*Instructions to follow:*
Reproduce the records starting at the line containing "scientific name: Chaetogastra brachyphylla" and ending at the line containing "scientific name: Ageratina adenophora", replacing "state / province" with "province" and leaving everything else unchanged.

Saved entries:
________________________

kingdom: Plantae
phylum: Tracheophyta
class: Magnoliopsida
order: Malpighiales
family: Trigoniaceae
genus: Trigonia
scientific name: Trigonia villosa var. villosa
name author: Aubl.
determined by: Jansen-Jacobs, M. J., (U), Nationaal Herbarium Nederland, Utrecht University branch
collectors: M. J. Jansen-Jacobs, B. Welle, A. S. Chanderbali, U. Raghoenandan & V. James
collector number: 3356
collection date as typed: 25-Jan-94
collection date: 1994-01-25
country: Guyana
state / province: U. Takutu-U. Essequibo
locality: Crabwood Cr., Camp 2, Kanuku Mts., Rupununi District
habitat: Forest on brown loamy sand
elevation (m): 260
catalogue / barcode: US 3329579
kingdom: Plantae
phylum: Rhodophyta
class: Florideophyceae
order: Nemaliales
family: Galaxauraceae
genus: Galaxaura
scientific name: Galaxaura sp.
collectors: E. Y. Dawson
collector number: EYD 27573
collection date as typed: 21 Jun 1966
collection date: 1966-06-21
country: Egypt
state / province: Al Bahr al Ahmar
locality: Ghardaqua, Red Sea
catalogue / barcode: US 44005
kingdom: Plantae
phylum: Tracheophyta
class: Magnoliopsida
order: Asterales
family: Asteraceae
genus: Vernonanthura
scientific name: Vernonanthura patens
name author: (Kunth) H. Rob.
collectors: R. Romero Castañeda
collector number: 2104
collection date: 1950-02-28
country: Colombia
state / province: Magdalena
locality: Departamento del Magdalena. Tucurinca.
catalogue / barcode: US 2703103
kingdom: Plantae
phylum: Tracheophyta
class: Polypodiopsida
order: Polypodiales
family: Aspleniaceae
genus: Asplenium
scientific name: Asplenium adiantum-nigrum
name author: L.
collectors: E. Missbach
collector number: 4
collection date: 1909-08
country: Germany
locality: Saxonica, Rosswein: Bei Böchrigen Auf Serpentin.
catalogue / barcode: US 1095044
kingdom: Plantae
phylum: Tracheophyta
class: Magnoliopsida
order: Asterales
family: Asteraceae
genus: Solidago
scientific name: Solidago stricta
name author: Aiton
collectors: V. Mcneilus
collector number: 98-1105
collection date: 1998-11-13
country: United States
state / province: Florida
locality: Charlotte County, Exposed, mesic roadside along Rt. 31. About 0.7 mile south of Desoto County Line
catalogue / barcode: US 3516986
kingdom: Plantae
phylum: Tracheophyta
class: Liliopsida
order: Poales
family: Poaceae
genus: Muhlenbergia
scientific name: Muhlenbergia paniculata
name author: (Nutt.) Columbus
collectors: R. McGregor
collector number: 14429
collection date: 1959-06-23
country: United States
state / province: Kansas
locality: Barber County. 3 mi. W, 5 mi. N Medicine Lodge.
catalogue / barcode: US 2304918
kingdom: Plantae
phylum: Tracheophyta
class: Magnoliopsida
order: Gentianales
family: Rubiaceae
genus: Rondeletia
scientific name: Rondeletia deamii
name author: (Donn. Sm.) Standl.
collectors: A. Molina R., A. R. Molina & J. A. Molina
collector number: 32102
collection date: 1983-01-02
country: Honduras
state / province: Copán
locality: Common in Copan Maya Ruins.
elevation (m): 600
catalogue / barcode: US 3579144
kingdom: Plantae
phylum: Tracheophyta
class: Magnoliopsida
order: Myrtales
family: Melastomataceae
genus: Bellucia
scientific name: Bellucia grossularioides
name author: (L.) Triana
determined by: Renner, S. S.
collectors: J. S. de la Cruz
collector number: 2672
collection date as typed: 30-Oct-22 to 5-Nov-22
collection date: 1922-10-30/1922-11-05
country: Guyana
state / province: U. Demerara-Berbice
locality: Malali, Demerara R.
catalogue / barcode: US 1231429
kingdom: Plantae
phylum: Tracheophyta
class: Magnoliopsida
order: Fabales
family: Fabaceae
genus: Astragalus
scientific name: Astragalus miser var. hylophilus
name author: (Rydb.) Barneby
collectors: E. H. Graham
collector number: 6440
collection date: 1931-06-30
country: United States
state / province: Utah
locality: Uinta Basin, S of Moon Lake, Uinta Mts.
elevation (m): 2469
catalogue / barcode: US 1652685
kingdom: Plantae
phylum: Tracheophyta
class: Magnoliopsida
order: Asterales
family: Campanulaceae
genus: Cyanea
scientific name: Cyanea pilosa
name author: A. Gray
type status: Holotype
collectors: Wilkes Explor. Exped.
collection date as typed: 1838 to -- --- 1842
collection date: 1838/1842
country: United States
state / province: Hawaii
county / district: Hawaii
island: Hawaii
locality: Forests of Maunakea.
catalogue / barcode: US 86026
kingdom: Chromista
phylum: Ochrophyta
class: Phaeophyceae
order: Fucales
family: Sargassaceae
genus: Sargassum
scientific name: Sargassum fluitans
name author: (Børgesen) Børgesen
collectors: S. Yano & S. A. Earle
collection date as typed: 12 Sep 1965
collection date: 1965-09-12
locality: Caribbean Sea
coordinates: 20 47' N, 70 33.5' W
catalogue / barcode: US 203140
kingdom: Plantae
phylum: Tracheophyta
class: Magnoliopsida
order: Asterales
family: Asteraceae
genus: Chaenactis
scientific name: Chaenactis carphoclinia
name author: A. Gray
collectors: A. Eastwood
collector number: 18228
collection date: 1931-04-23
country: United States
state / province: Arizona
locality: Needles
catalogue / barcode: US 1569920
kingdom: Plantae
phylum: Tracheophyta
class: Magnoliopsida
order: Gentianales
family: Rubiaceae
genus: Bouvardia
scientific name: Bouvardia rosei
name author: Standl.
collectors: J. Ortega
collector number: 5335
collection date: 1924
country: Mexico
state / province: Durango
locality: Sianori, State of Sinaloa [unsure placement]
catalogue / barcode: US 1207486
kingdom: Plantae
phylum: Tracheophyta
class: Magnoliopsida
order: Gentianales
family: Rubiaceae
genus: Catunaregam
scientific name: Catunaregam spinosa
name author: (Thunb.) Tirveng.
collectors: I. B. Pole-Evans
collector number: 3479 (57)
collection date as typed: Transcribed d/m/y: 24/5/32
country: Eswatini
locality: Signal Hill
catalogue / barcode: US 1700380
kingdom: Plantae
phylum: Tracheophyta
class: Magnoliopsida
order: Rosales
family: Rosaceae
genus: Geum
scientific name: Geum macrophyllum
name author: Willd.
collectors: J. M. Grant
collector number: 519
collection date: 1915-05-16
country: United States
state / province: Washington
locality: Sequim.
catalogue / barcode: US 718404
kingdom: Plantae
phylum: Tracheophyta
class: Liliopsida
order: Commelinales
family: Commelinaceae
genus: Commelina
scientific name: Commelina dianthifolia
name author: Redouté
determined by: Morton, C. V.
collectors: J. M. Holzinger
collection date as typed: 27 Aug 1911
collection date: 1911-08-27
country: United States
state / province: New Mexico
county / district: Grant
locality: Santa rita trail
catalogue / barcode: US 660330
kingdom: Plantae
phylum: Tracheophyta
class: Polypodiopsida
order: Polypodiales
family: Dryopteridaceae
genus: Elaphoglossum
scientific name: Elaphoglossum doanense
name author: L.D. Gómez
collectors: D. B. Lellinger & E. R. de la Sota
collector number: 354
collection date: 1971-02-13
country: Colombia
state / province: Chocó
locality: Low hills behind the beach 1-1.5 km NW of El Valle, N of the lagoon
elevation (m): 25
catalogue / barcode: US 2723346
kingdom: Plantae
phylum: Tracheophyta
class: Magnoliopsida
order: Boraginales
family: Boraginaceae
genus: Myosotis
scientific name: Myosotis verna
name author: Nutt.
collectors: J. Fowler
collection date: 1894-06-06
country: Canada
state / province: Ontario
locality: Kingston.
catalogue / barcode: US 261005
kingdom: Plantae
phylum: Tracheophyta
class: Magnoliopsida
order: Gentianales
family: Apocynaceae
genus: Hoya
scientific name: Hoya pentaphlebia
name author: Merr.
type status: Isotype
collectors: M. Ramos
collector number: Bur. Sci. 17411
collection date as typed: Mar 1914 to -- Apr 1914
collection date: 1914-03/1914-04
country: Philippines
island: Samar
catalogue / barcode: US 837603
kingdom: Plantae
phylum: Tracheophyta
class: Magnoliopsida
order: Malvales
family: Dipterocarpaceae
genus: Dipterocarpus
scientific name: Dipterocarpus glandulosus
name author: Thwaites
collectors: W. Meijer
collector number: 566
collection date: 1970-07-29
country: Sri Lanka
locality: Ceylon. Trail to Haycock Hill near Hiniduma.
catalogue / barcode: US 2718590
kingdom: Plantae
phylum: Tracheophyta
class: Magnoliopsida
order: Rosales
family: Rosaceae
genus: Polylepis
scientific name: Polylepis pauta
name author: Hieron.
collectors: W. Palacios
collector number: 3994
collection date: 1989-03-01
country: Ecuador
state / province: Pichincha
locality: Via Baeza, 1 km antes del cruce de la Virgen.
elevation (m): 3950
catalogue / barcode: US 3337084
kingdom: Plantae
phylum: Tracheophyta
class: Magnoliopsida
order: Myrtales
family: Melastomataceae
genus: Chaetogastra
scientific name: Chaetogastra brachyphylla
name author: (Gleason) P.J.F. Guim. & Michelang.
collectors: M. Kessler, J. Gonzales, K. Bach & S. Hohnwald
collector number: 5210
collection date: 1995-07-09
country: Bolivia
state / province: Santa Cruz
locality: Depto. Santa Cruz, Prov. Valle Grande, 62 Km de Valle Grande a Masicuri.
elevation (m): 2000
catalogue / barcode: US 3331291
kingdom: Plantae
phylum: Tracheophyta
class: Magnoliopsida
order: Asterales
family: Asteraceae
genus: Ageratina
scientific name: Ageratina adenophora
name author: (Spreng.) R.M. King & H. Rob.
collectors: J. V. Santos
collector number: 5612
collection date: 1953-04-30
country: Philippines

________________________

*Written response:*
scientific name: Chaetogastra brachyphylla
name author: (Gleason) P.J.F. Guim. & Michelang.
collectors: M. Kessler, J. Gonzales, K. Bach & S. Hohnwald
collector number: 5210
collection date: 1995-07-09
country: Bolivia
province: Santa Cruz
locality: Depto. Santa Cruz, Prov. Valle Grande, 62 Km de Valle Grande a Masicuri.
elevation (m): 2000
catalogue / barcode: US 3331291
kingdom: Plantae
phylum: Tracheophyta
class: Magnoliopsida
order: Asterales
family: Asteraceae
genus: Ageratina
scientific name: Ageratina adenophora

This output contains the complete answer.